Part Nineteen.

38 4 4
                                    

She settled back into her home after It All. The sunlight, the Australian air, lacked the vivacity that India had. She'd lost her glowing, sunshimmered beauty, because she fit so well. She didn't stand out against the palm and coconut. She sat in a wicker chair and remembered things that seemed distant, but lingered in her bruised flesh. To remind her of the pain and re-inflict it.

*

She had sat in her narrow bed, opposite to another. Edward, the cut-out stereotype, white, orthodox, his shirt tucked in, with his thinning red hair clinging to his scalp like doubt. She would have sworn at him, told him exactly what he was, but her bookish eloquence was still in Bangalore. Lying comatose and coffee-stained in a room boxed in by textbooks.

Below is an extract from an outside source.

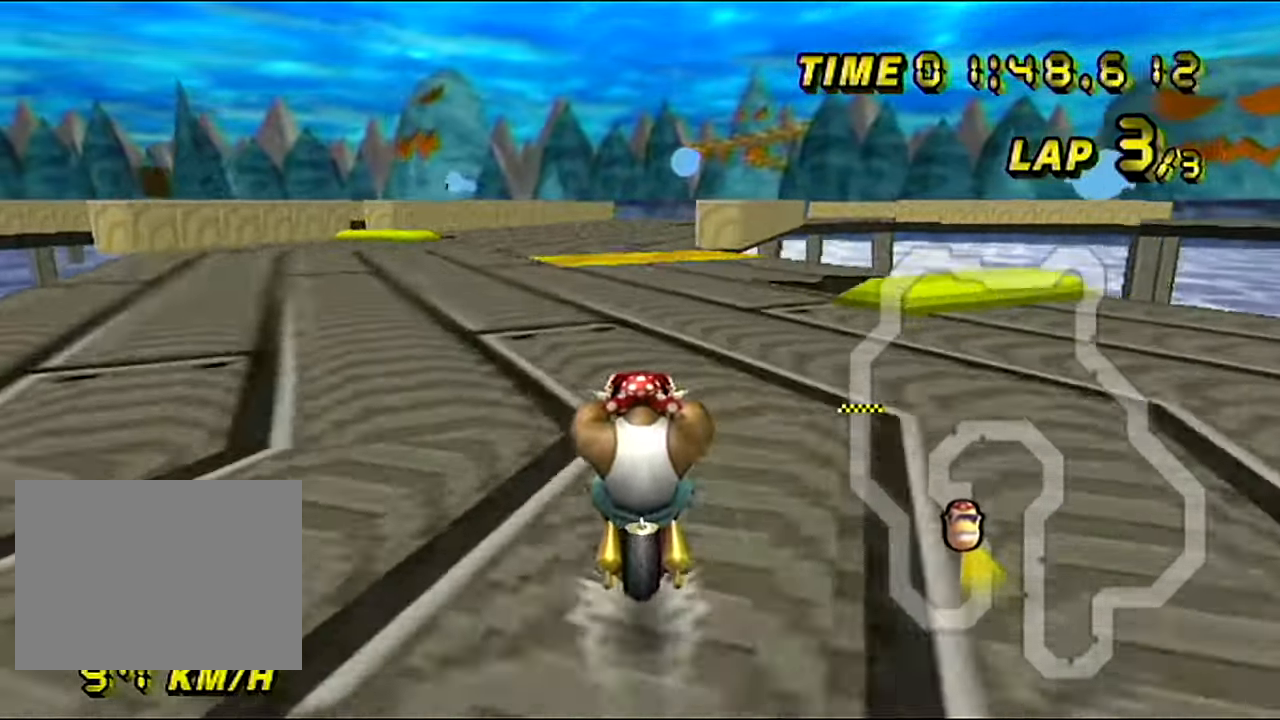
{"buttons": ["A"], "left_stick": "center", "events": []}
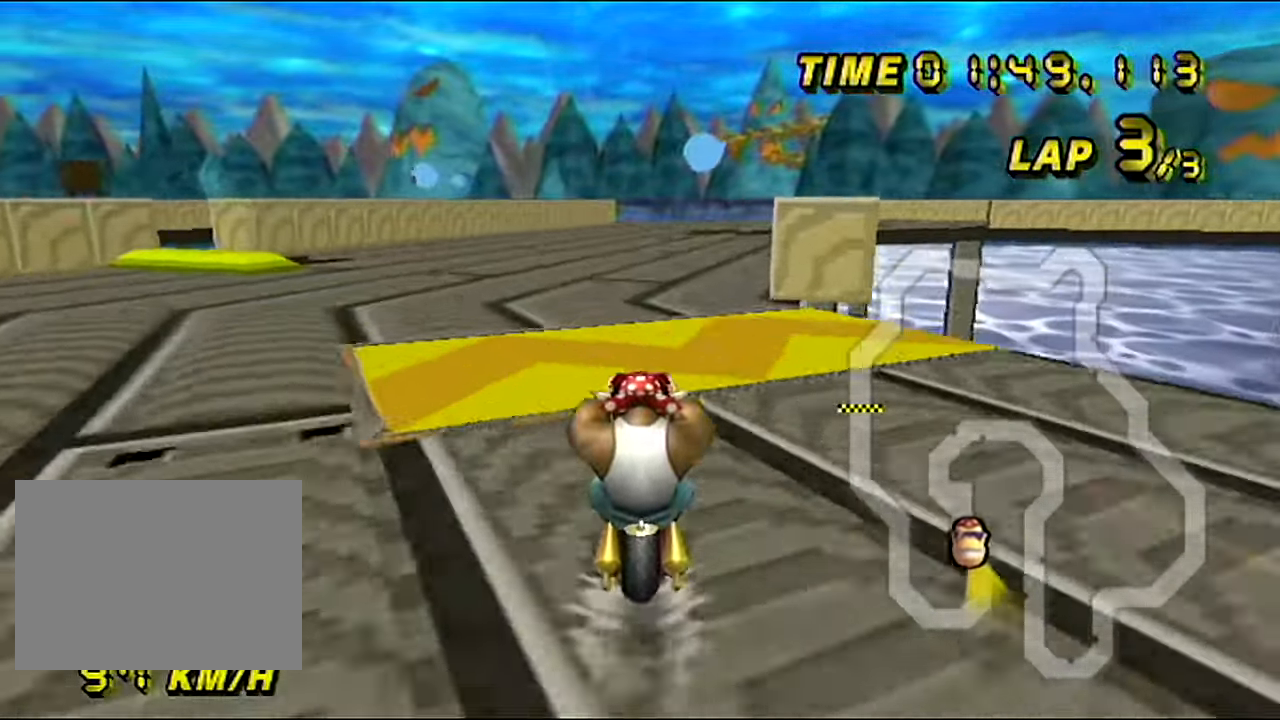
{"buttons": ["A", "R1"], "left_stick": "up-right", "events": [[200, "R1", "down"], [400, "left_stick", "up-right"]]}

In any case, it was too late now. The time for that had come and gone.

She blinked back tears.

'Why did you do that, Edward?' she said sadly.

Edward twitched nervously. He stared at his shoelace and answered simply, 'it was the right thing to do.'

'I never hurt anyone.'

'You were going to hurt the Church. These affairs only stay hidden for so long. At least you don't need to hide it anymore.'

'You don't understand what happened, though, Edward. You misunderstood my writings. You've forced me to martyr myself because you interpreted love as sin, and fuck it, who would ever support an eighteen-year-old girl in the brutal Catholic Church? I was never trying to make a name for myself. I was never trying to become the patron-saint of service and virginity! I was trying to live!' she stood abruptly. Ropes binding her to placidity loosened. Edward saw in her eyes, not Mary, but the Magdalene. Long, sunshimmered hair. She threw her shoulders back and reached for the door.

'They mailed the plane ticket. It's tomorrow, from Bangalore. God forgive you,' he said, and the door slammed behind her. The crucifix nailed to the wall jumped.

*

The time to fight had come and gone. Her physical, brittle, archaic untouchedness was gone. She was sinner's meat now. The patriarchy slicked under her eyelids slid around like contact lenses as she cried. It All was cruel. The only thing left of her faith were alabaster-paged letters.

She lay on the floor of her hut, while Edward gave evening service, with her arm under her white cotton and her fingers slick with herself. She cried. A rosy-cheeked painting of Jesus watched demurely.

Her toes curled over and she became rigid. Then, with a shudder, she collapsed and heaved herself into bed. Still, Jesus watched unassumingly. She wiped her face on the coarse linen and rolled over to sleep. Her heart was in Bangalore. Her treasure too.